Start of DATA FOR THE TASK

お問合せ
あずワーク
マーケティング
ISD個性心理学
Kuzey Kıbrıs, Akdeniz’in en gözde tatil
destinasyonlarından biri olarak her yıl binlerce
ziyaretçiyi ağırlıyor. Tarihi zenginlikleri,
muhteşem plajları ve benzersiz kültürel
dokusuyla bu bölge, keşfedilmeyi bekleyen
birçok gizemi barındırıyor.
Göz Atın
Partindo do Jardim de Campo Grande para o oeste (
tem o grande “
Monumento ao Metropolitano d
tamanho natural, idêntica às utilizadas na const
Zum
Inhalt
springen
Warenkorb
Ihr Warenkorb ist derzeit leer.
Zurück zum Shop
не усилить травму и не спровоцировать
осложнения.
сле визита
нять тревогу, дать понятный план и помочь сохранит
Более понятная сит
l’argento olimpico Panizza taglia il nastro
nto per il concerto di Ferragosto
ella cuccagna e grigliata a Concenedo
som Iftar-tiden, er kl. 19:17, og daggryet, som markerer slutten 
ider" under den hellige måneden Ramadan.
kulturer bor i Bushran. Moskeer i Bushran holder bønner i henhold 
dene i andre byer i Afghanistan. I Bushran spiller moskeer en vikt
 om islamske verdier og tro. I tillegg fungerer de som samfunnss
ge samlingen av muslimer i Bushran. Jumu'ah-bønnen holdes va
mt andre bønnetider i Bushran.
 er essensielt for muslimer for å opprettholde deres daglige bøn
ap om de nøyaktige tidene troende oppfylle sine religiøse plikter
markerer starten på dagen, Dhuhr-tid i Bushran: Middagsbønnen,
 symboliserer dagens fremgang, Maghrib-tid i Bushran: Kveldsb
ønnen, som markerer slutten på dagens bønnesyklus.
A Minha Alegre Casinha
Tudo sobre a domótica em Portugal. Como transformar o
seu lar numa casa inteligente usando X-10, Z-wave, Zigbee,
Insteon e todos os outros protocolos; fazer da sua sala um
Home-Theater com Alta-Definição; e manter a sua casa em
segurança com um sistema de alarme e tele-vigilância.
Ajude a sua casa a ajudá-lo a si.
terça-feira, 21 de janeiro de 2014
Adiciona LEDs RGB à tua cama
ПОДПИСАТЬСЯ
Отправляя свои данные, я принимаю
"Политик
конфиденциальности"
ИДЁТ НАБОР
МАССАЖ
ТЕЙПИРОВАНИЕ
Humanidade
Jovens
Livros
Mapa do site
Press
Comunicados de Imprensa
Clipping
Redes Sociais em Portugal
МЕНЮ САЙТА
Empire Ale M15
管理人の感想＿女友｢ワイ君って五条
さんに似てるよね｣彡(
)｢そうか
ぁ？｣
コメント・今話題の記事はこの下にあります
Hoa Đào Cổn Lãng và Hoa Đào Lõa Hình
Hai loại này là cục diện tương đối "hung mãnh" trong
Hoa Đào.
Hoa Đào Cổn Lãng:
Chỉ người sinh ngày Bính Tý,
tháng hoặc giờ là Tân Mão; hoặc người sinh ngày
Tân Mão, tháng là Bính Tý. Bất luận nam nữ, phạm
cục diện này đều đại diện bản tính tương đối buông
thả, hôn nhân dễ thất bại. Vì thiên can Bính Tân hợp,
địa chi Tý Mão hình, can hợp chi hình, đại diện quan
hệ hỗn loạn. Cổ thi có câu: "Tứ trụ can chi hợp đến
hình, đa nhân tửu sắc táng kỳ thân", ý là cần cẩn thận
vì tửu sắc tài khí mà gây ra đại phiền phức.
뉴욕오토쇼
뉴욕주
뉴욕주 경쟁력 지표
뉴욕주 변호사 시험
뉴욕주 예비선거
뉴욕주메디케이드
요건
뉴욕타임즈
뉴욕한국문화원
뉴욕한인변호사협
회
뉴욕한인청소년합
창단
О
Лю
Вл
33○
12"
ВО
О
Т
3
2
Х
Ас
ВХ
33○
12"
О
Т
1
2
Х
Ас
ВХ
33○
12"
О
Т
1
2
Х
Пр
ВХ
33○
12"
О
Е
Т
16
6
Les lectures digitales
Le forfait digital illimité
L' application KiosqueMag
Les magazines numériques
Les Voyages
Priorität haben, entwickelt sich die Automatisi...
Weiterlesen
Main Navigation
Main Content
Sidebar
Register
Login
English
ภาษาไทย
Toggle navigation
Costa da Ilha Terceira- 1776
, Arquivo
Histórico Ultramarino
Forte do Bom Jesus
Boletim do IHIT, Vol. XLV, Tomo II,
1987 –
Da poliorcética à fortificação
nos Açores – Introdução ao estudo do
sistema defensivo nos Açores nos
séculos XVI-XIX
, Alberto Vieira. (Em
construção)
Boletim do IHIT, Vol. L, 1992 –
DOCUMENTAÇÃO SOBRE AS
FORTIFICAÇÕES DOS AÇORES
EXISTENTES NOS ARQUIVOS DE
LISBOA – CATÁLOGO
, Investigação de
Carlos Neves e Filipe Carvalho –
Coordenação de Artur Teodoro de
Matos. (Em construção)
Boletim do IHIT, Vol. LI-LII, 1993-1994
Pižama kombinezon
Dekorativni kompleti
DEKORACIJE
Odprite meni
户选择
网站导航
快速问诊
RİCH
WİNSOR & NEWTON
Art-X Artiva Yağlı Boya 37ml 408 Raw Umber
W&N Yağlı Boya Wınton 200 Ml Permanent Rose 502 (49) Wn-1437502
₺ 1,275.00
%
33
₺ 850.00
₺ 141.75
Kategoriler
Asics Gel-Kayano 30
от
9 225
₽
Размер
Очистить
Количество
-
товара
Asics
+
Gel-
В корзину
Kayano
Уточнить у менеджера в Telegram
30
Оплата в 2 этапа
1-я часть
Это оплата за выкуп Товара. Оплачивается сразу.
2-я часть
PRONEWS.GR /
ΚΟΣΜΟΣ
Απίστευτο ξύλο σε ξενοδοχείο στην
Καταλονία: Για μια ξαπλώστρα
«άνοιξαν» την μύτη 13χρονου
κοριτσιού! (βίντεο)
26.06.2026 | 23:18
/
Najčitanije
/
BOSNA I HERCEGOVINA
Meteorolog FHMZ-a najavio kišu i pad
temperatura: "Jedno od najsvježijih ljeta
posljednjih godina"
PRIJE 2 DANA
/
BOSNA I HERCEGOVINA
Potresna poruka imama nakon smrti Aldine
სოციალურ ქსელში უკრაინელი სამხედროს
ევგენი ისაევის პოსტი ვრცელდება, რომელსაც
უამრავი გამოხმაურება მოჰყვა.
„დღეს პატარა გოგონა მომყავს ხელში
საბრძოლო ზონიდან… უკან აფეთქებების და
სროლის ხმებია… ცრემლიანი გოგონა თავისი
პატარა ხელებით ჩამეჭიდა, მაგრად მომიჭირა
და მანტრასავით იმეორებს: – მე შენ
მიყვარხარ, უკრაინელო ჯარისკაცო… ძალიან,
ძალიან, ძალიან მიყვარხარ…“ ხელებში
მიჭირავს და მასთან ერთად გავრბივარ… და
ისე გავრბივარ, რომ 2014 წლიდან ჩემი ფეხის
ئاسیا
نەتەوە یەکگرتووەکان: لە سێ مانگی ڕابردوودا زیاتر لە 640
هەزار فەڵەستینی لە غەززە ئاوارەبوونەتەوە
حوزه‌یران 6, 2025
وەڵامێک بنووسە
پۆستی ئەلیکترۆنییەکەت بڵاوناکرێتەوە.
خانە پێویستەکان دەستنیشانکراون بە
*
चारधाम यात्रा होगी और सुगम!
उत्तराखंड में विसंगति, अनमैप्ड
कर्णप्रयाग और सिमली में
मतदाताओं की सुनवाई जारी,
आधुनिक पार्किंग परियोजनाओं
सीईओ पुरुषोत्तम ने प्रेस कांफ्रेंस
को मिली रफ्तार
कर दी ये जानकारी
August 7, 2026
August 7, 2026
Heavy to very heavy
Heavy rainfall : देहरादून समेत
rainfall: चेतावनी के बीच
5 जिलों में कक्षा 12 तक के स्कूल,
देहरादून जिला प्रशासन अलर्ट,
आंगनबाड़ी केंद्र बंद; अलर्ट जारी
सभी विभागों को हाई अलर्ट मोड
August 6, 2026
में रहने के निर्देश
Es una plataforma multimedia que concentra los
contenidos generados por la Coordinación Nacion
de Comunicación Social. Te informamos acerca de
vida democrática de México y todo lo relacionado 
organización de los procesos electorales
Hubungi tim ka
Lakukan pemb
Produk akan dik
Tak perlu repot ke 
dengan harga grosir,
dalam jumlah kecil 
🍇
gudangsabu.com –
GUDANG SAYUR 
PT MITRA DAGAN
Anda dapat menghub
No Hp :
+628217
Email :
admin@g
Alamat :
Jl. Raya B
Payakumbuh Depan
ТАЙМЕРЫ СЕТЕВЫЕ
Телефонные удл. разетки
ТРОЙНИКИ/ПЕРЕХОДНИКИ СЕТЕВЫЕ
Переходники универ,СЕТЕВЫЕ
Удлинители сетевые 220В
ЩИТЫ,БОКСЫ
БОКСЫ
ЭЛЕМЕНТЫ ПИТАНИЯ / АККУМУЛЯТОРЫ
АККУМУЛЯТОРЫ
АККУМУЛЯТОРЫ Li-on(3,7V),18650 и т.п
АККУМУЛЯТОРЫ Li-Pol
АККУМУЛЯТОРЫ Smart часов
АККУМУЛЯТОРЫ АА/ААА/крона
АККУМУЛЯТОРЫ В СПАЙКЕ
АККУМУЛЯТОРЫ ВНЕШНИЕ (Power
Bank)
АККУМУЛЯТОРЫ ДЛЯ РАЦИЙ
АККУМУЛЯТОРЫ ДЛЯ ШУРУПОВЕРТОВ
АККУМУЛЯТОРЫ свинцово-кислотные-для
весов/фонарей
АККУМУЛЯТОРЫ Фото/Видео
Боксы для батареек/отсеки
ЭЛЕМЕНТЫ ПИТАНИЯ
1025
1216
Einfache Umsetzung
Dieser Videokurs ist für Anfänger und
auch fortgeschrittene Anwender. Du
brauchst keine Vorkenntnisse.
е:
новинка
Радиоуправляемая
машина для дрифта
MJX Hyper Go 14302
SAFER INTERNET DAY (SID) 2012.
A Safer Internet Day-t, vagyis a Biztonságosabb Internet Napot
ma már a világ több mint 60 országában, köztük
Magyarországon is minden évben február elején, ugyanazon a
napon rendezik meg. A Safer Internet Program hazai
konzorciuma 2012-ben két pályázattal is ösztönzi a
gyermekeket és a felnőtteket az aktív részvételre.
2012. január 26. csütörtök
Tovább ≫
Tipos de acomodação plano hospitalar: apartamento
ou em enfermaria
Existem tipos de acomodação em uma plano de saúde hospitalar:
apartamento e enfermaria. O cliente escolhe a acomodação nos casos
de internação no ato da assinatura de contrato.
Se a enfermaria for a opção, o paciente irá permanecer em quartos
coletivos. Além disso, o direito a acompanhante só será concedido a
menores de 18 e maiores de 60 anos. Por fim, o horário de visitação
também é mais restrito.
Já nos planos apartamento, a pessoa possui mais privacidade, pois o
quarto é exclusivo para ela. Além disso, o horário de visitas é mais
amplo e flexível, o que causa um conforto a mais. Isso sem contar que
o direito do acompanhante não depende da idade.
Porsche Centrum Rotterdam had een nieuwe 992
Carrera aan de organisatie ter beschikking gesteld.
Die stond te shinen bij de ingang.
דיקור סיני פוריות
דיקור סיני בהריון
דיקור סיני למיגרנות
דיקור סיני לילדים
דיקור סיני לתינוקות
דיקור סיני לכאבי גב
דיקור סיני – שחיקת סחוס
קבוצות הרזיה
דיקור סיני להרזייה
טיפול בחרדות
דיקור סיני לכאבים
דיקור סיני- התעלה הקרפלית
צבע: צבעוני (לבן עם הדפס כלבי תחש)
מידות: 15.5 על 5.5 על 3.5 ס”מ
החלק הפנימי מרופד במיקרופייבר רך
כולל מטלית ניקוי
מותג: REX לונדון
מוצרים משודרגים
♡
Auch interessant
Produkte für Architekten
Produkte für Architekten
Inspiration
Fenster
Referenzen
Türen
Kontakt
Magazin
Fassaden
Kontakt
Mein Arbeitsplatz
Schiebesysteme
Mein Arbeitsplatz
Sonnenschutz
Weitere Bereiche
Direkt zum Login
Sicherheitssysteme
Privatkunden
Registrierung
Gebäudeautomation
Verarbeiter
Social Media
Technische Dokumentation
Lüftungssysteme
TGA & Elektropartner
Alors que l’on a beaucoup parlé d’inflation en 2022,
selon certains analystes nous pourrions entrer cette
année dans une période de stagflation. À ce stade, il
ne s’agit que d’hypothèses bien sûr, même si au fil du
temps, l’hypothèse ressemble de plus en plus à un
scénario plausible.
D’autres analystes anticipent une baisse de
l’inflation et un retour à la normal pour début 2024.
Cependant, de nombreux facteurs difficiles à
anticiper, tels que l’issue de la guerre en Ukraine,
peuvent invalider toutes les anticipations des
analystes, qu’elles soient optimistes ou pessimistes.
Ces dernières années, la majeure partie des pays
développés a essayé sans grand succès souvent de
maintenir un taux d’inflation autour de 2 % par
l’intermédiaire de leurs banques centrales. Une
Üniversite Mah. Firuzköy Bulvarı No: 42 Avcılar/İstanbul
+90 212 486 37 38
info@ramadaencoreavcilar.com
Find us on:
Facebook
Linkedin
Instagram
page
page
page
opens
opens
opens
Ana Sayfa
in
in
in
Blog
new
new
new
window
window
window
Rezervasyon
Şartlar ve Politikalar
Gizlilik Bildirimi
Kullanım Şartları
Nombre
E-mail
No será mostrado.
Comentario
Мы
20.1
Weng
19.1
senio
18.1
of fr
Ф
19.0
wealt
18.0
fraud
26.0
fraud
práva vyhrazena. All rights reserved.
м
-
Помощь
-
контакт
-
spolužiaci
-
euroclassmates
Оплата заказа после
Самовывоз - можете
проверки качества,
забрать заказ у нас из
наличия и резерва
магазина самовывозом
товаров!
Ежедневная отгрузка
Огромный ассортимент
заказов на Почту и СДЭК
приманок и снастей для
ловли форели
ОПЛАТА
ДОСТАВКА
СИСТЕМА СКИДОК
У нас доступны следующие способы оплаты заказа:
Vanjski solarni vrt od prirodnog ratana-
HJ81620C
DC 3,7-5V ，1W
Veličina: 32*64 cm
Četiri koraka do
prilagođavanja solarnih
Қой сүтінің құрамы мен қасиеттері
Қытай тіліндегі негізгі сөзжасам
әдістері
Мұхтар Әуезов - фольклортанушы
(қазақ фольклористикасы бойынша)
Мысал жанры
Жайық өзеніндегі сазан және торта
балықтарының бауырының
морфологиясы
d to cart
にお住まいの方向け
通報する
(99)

End of DATA FOR THE TASK

PROBLEM REQUIREMENTS:
When you reach the line containing "PRIJE 2 DANA" in the data above, start copying exactly, and stop after the line containing "სროლის ხმებია… ცრემლიანი გოგონა თავისი".

PROBLEM SOLUTION:
PRIJE 2 DANA
/
BOSNA I HERCEGOVINA
Potresna poruka imama nakon smrti Aldine
სოციალურ ქსელში უკრაინელი სამხედროს
ევგენი ისაევის პოსტი ვრცელდება, რომელსაც
უამრავი გამოხმაურება მოჰყვა.
„დღეს პატარა გოგონა მომყავს ხელში
საბრძოლო ზონიდან… უკან აფეთქებების და
სროლის ხმებია… ცრემლიანი გოგონა თავისი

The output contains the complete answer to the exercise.